# [Page]
It's interesting that you say people will resist the idea of cutting it into 7 small pieces? Why do you think that? Is it because it seems farcical because the pieces will be too small?

For a political approach I would go for a (limited time) discussion followed by a vote. Without the discussion I would feel that people's vote would be knee-jerk and uninformed. Perhaps each person would get carte blanche during the discussion to say A) why they should have it and B) who they think should have it and why.

Oh some people would definitely find that rediclous (cutting a small slice into 7 smaller pieces) or would rather just have someone eat it than make things complicated or uncomfortable.

What do you think would be the best approach under "extreme etiquette"?

I was actually going to say that, silly though it may be, the 7 ways approach would be best for etiquette. This is because it pre-emptively shuts down any opportunity to argue over who is more deserving because that criteria has no effect on the outcome. There may be hidden resentments but socially it should be smooth.

So I guess waiting till someone goes to the bathroom and then the other 6 spitting on the slice and offering it to the victim when they come back would not be the best "etiquette" like solution?

I hadn't even thought of that. That must be a testament to your twisted mind. ;-).

While I'm no big fan of Ayn Rand, her view on compromise makes a lot of sense: a compromise is a situation in which there are no winners because no one comes out of it fully satisfied.

I'm yet to know a content or happy person who doesn't know how to compromise nor a well content or happy person who compromises all the time.

Good for you There are several billion other people who also have opinions and beliefs.

What does that have to do with what I said? What's your point?

The ;truth isn't settled by opinion polls or one person's reflections on his observations.

What makes you think it would be 7 pieces?

Everyone murmers "meh" or "I don't have to have it"

That's gonna cut it down to more like 4 pieces... totally reasonable imo.

First ask if the guy who paid half wants it. Then (unfortunately) my default personality kicks in, which is to defer decisions to others; watch and learn who does what. Punt. See how long the last piece just sits there.

Oh, but don't watch too closely... see if someone tries to sneak a grab at it.

[Data excerpts]
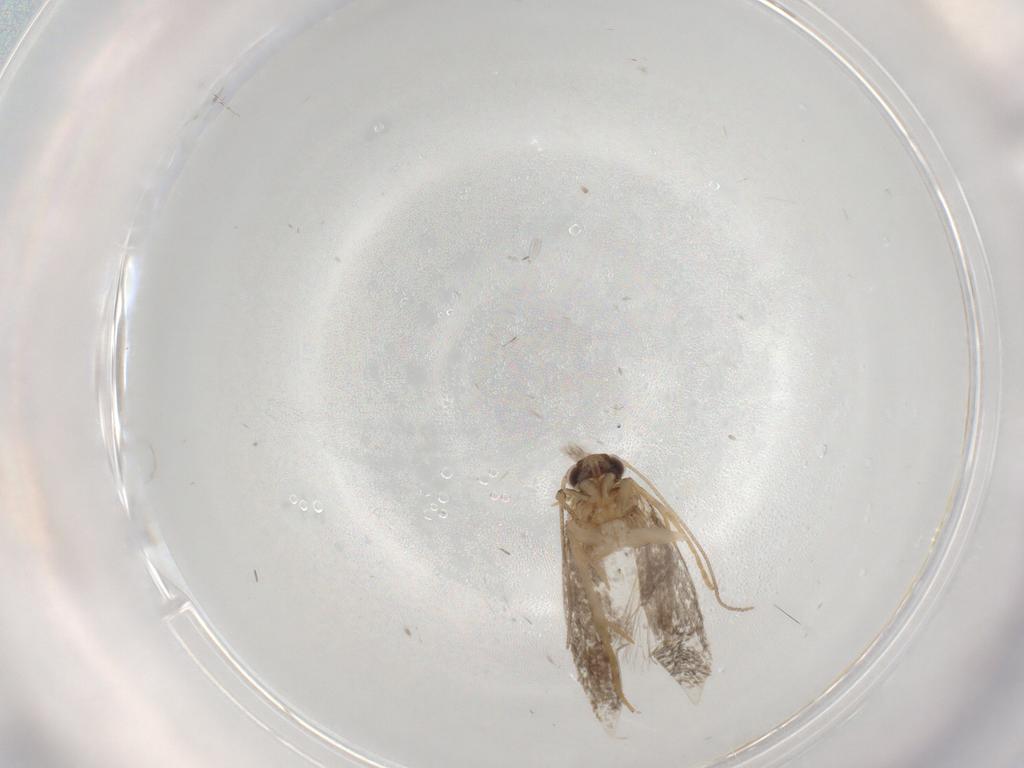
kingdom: Animalia
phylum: Arthropoda
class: Insecta
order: Lepidoptera
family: Tineidae
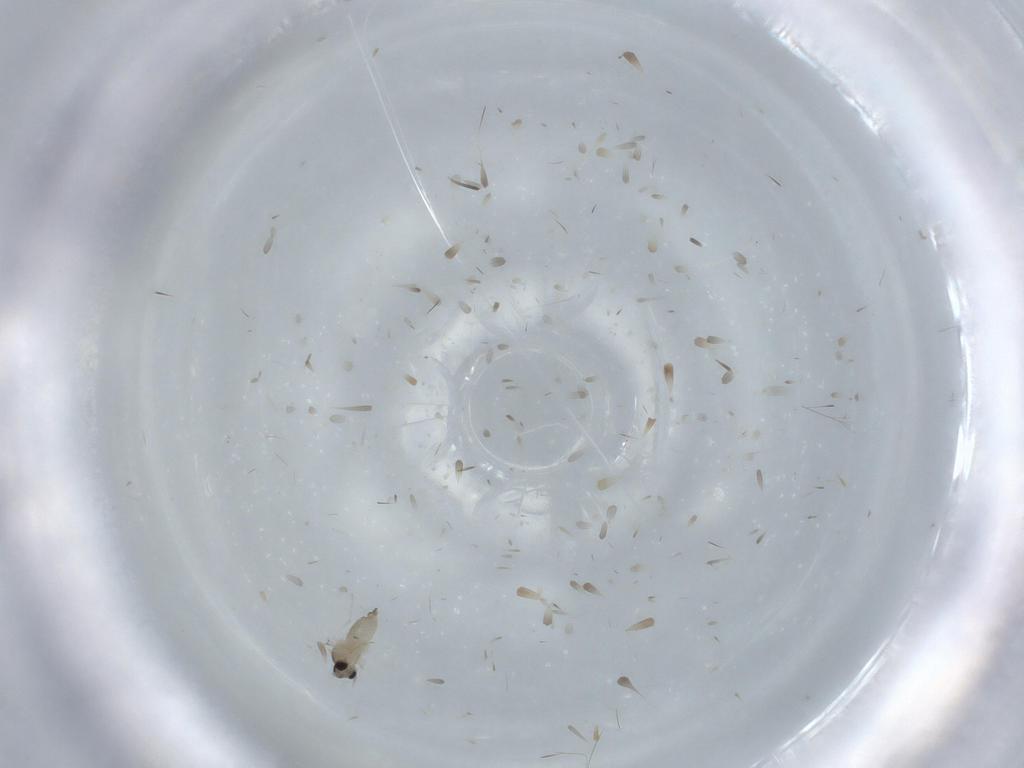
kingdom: Animalia
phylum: Arthropoda
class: Insecta
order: Diptera
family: Cecidomyiidae
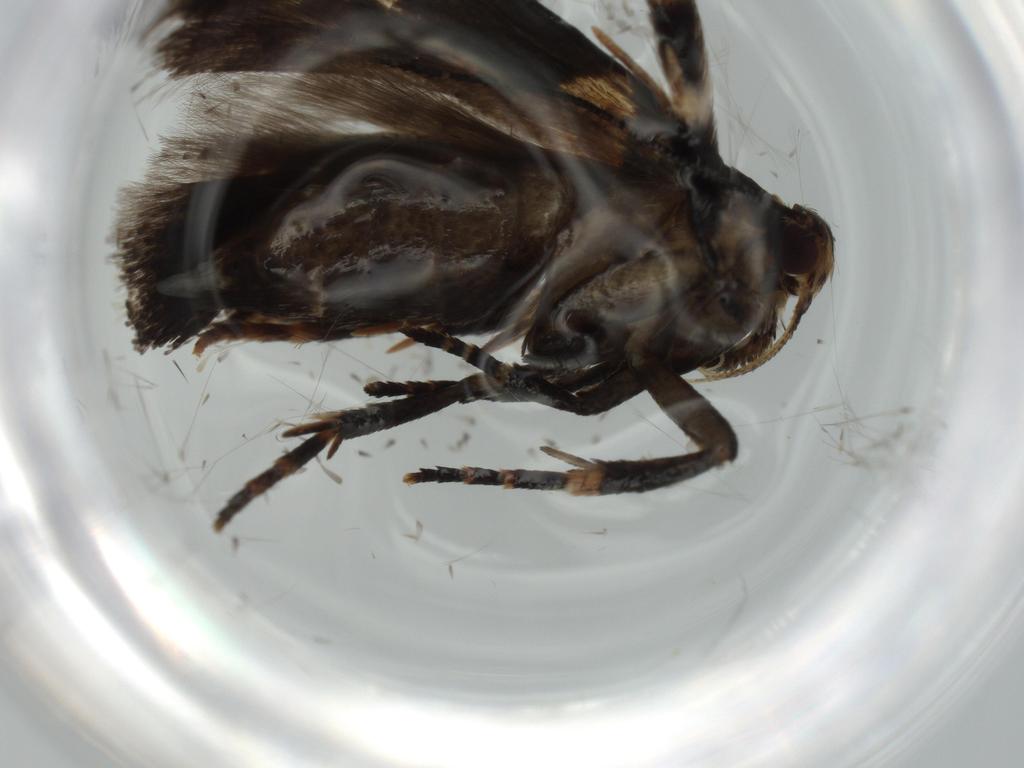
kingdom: Animalia
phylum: Arthropoda
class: Insecta
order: Lepidoptera
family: Gelechiidae
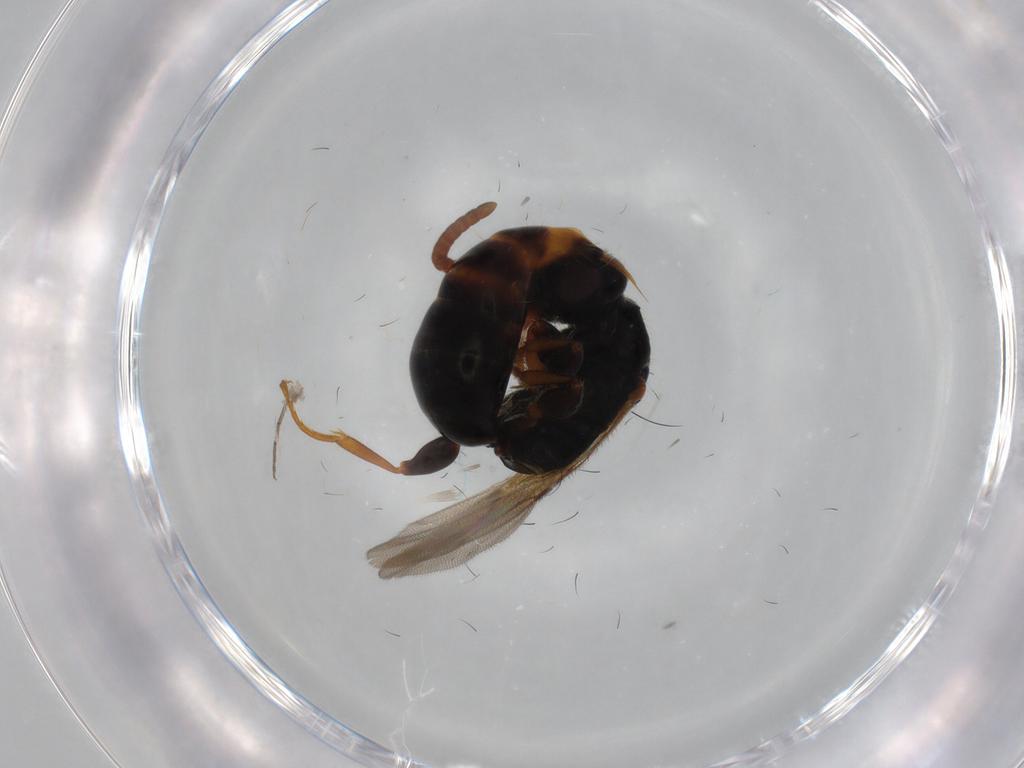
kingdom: Animalia
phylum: Arthropoda
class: Insecta
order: Hymenoptera
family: Bethylidae
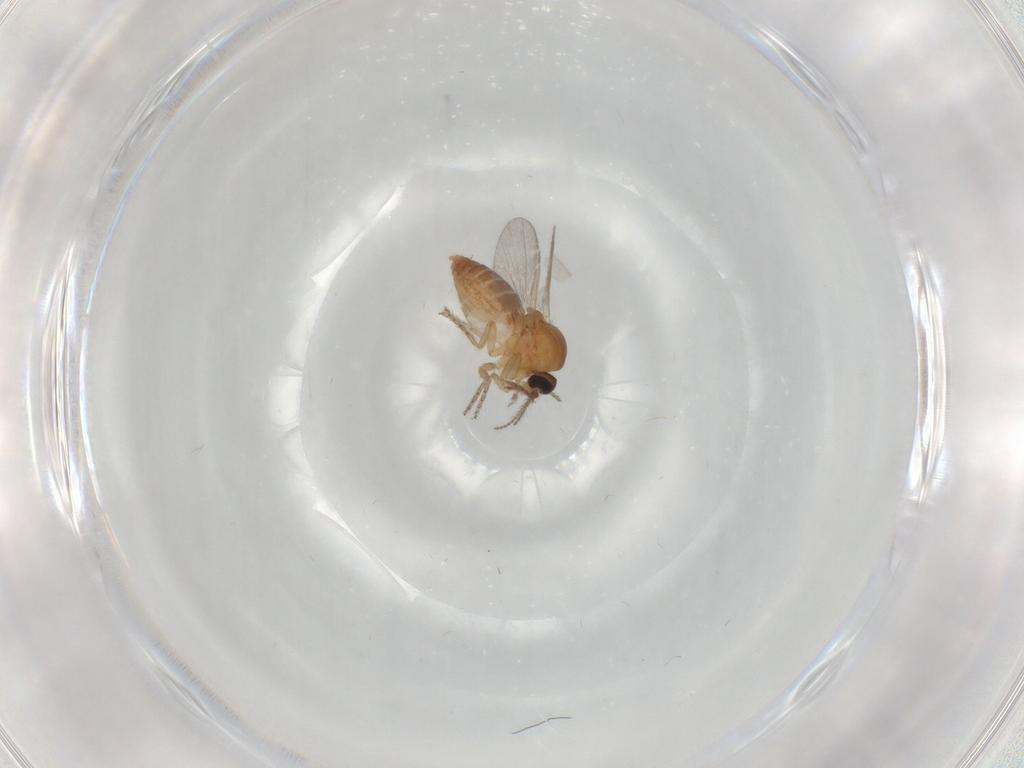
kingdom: Animalia
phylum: Arthropoda
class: Insecta
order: Diptera
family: Ceratopogonidae
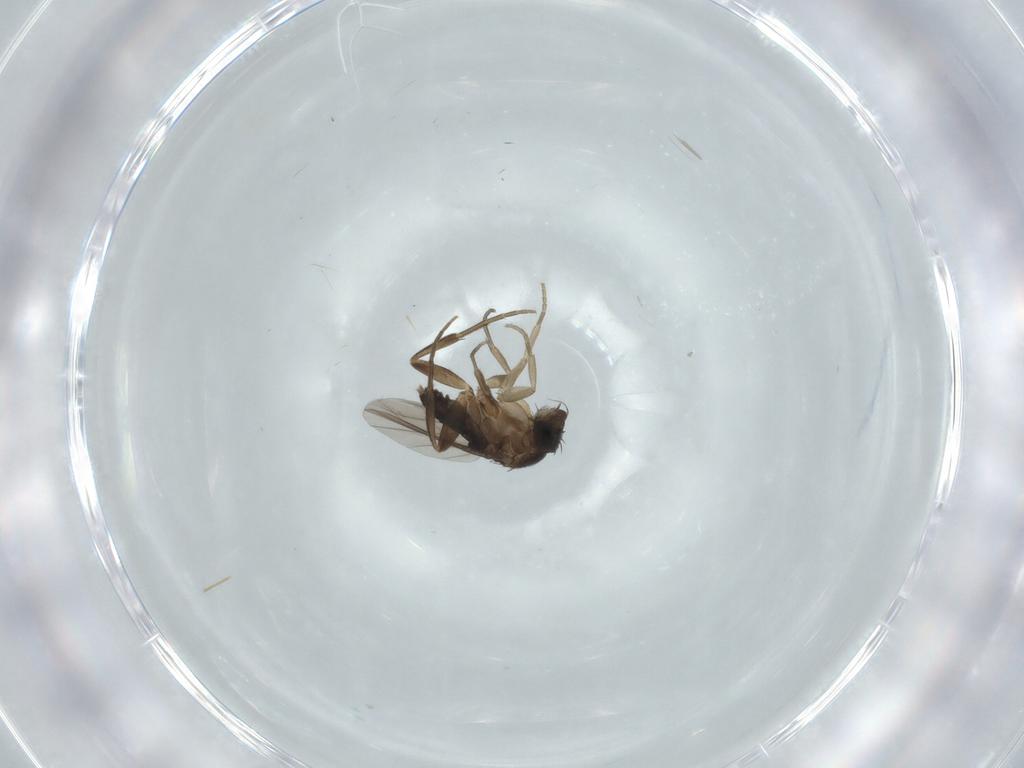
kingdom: Animalia
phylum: Arthropoda
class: Insecta
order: Diptera
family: Phoridae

# [Aim]
In the discussion, what political approach does one participant propose? Answer from the discussion alone, without drawing on the data.

# [Answer to the task]
A limited-time discussion followed by a vote.